IGFM – C’est officiel ! La Sde n’est plus responsable de la gestion de l’eau au Sénégal. Elle a cédé la place à la société française Sen’eau (Suez) qui assure désormais la gestion, l’exploitation et la distribution de l’eau potable en zone urbaine et péri-urbaine du Sénégal à partir du 1er janvier 2020. La signature de contrat a eu lieu, cet après-midi.

Selon un communiqué parvenu à IGFM, ce contrat, d’une durée de 15 ans, permettra d’assurer un approvisionnement en eau potable à une population initiale d’environ 7 millions d’habitants.

 Le document signale que ce contrat, pour lequel sera créée une société de droit sénégalais avec un actionnariat majoritairement sénégalais (55%), prévoit l’intégration par SEN’EAU des 1 200 professionnels sénégalais actuellement en exercice. Un dispositif d’accompagnement de la gestion des carrières sera mis en place, afin de continuer à développer les talents, avec une attention particulière accordée aux jeunes et aux femmes.
Et dès le 1er janvier 2020, un plan d’action pour assurer l’accès à l’eau pour tous, garantir l’excellence du service et une performance durable sera mis en œuvre.

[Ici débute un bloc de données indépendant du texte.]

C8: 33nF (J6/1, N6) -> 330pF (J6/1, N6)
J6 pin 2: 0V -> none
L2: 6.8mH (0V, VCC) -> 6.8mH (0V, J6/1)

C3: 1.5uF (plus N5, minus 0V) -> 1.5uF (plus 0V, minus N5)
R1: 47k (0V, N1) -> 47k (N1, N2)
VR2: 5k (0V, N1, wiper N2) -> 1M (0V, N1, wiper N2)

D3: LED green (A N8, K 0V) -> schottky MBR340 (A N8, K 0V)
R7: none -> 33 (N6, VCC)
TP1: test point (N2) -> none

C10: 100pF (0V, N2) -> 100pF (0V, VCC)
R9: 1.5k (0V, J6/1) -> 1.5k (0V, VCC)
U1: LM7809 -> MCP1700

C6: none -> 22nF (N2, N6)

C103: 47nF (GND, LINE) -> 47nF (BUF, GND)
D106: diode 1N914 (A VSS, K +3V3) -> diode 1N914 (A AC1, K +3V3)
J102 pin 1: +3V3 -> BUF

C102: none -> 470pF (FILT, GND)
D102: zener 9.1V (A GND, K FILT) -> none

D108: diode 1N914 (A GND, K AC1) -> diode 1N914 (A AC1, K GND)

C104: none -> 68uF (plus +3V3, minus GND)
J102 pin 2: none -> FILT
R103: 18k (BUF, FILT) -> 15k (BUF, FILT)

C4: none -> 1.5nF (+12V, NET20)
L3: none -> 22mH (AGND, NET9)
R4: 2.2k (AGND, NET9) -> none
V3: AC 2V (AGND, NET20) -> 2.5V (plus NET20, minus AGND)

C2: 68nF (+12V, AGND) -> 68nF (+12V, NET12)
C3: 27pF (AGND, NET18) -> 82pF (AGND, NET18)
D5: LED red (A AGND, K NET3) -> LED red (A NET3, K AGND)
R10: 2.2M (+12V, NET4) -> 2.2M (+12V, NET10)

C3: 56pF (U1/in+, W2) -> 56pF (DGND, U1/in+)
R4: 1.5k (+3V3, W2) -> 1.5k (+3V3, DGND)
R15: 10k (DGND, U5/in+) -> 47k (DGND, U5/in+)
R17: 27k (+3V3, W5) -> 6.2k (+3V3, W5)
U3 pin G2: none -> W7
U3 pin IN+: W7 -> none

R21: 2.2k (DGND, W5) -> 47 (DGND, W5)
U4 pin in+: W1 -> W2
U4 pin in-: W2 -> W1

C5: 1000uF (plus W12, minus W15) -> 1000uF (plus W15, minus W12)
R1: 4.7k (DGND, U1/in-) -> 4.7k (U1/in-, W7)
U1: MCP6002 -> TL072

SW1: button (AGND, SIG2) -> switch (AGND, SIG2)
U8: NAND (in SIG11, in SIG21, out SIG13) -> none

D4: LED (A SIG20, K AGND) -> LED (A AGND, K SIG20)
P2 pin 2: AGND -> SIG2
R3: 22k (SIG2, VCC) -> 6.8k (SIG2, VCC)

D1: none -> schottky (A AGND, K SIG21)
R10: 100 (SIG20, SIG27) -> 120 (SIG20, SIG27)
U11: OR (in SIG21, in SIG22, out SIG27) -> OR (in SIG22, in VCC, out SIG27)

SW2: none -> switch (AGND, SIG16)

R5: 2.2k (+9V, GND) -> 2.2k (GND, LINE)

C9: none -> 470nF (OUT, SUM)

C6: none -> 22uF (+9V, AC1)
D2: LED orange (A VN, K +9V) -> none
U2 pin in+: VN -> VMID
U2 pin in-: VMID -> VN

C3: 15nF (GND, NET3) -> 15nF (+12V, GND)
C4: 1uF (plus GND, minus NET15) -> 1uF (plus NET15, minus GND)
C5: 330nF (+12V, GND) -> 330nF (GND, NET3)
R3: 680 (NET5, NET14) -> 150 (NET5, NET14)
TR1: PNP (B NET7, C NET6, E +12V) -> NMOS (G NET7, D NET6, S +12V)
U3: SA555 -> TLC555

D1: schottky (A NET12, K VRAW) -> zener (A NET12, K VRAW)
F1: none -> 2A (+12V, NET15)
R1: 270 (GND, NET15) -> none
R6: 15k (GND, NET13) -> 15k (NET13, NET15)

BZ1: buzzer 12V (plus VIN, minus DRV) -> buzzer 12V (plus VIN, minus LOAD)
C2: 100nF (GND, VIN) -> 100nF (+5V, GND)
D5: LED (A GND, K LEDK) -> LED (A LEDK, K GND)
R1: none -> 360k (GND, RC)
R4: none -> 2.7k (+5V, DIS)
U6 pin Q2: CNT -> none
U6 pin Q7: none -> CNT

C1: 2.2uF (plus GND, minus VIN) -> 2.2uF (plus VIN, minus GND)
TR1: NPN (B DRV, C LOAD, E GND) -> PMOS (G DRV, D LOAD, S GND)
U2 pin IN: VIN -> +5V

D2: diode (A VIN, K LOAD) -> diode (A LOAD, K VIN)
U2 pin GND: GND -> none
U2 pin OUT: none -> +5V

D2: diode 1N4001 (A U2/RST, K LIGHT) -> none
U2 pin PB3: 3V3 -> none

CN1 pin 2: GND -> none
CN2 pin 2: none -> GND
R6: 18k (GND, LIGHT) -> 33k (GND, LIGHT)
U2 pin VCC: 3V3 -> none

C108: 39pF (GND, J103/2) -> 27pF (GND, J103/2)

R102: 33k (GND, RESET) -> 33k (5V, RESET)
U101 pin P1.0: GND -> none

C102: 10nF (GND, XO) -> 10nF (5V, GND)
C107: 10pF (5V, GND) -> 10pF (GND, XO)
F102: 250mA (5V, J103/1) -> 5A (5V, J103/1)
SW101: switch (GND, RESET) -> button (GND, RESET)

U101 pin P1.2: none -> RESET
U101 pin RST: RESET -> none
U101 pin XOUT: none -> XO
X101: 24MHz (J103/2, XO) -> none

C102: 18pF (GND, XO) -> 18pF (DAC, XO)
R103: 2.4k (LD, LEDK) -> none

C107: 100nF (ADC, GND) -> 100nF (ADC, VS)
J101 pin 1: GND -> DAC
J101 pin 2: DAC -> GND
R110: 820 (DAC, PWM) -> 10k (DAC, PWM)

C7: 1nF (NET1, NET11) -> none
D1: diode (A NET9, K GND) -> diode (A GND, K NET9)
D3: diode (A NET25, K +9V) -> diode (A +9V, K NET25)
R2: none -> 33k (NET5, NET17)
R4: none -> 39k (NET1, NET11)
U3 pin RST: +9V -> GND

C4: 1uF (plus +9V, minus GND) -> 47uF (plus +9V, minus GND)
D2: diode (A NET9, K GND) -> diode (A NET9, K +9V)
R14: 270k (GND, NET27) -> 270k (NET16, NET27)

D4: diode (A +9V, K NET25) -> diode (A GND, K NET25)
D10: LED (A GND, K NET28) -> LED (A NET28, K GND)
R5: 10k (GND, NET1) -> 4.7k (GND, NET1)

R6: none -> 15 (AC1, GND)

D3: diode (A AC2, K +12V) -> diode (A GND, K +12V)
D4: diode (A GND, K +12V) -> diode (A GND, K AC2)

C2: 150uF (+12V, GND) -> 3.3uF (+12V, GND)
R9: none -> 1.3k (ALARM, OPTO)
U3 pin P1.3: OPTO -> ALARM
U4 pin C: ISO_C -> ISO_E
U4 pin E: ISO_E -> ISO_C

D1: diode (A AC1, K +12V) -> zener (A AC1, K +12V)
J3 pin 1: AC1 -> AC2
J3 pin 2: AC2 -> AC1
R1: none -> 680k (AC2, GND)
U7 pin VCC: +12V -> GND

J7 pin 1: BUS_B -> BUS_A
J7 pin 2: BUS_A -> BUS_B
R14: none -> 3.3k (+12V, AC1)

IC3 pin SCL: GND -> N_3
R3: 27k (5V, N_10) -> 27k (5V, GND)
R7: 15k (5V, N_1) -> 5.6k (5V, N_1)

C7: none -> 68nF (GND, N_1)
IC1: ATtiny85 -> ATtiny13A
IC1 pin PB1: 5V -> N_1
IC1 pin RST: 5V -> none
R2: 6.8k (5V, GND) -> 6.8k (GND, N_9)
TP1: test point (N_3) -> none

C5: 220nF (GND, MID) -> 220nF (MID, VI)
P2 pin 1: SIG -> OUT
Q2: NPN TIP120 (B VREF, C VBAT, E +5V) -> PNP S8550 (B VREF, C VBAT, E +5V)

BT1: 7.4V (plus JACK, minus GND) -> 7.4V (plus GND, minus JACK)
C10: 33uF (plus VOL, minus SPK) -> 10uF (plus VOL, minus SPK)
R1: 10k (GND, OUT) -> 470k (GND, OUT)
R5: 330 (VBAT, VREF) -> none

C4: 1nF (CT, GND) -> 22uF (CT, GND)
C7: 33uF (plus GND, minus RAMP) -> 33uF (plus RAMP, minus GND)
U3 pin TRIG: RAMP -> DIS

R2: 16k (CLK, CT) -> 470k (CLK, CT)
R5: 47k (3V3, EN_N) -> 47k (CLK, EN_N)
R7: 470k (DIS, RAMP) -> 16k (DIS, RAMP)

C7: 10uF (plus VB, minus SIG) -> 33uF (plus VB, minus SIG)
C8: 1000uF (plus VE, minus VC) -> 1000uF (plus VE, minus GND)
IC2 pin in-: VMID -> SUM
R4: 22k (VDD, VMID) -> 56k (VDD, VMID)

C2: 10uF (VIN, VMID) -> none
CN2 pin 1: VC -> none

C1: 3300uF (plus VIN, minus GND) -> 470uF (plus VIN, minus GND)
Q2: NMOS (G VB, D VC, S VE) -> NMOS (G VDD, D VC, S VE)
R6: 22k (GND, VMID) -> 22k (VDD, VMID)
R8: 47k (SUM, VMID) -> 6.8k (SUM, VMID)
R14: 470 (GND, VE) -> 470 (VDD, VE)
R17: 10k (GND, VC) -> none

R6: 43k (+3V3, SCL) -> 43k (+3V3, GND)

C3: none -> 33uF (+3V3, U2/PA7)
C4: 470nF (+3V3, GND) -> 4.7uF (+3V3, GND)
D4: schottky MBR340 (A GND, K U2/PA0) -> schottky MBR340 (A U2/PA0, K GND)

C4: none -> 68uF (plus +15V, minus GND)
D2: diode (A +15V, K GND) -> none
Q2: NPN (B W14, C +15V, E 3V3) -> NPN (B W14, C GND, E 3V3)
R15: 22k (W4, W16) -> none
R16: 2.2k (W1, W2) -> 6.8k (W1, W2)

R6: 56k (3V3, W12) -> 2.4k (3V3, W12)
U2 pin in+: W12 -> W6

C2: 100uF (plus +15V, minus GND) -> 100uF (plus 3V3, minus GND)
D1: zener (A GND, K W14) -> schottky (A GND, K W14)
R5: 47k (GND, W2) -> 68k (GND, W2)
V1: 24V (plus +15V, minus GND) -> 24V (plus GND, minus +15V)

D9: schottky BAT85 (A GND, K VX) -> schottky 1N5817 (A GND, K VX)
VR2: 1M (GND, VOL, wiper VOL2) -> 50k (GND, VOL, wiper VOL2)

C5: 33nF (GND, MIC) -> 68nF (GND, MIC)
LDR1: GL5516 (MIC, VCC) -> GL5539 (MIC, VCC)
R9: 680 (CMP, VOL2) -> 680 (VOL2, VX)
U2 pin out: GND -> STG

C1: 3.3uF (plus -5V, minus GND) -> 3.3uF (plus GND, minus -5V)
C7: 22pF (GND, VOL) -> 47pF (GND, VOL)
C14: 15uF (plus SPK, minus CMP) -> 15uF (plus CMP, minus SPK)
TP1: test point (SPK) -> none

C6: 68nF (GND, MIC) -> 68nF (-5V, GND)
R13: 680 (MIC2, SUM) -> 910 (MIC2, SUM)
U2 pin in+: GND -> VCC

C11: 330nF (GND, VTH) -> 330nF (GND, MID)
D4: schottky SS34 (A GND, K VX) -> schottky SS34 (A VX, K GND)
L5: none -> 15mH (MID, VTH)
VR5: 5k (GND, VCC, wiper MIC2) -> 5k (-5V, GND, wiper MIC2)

Une place centrale sera accordée à l’innovation avec, notamment, l’ouverture prévue à Dakar d’un Centre de recherche et d’innovation, en partenariat avec des universités sénégalaises, qui rayonnera dans la région.

Le groupe français Suez a remporté le 22 octobre 2018 le contrat provisoire pour fournir pendant 15 ans de l’eau dans les zones urbaines et péri-urbaines au Sénégal au dépens de la SDE (dont l’actionnaire majoritaire est le groupe franco-africain Eranove, aux côtés d’actionnaires sénégalais à hauteur de 42,2%) et de Veolia.

Suez l’avait remporté avec un prix exploitant de 298,5 francs CFA le mètre cube, légèrement plus élevé que les 286,9 francs CFA proposés par la SDE. La décision avait été confirmée le 16 avril par le ministère de l’Hydraulique.

La SDE, opérateur depuis 1996, a contesté en vain, devant l’Autorité de régulation des marchés publics (ARMP), puis devant la Cour suprême l’attribution du marché à Suez, soulignant qu’elle avait proposé le prix le plus bas.

Le ton est même monté entre le gouvernement et les travailleurs de la Sénégalaise des eaux (SDE) qui ont déclenché début décembre une grève pour réclamer une part de 15% dans le capital de Suez France.

Face aux répercussions de ce conflit social, le chef de l’Etat prend le 6 décembre un décret portant réquisition du personnel de la Sénégalaise des eaux (SDE) pour ‘’assurer la continuité du service public de l’eau potable dans le périmètre affermé confié à la SDE’’.